• **Testo di riferimento**:
━━━━

Borgo medievale appenninico a una dozzina di chilometri da Faenza, sito lungo la strada regionale 302 che da Faenza va verso Firenze, Brisighella è una autentica perla nel cuore dello spettacolare Parco regionale della Vena del Gesso. E di una particolare varietà di gesso cristallino, la traslucida selenite o pietra di luna (che è poi la lapis specularis con cui greci e romani, quando ancora era ignota la tecnica di fabbricazione del vetro, realizzavano finestre da cui filtrava una luce simile a quella della luna, “selène” in greco), sono costituiti i tre pinnacoli rocciosi, detti i Tre Colli, su cui sorgono le tre emergenze che dominano il paese dall'alto, due civili e una religiosa: la Torre dell'Orologio, la Rocca e il santuario del Monticino.

La Torre, costruita nel 1290 da Maghinardo de' Pagani (grande condottiero medioevale citato anche da Dante nella Divina Commedia e ritenuto il fondatore del paese) e rifatta nel 1850 (quando vi fu aggiunto l'orologio), ha una campana del 1408 che porta il nome di Astorgio III Manfredi, che un po' di anni dopo sarebbe stato signore di Faenza.

La Rocca, eretta nel 1310 da Francesco Manfredi, ha l'aspetto che le diedero nel 1466 Astorgio II Manfredi e qualche decennio più tardi i Veneziani, durante la loro breve dominazione, prima che Brisighella passasse allo Stato della Chiesa: due torri cilindriche, massicce mura, un cortile e cunicoli sotterranei.

━━━━

• **Dati forniti**:
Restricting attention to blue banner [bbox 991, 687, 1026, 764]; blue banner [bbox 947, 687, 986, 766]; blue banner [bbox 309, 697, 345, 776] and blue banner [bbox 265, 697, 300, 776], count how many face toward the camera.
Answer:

━━━━

• **Consegna**:
In base al testo su Brisighella, rispondi a ciascuna domanda su una riga distinta, con la stessa numerazione.
1. Lungo quale strada regionale si trova Brisighella?
2. Chi costruì la Torre nel 1290?
3. In che anno e da chi fu eretta la Rocca?

• **Soluzione**:
1. Lungo la strada regionale 302.
2. Maghinardo de' Pagani.
3. Nel 1310, da Francesco Manfredi.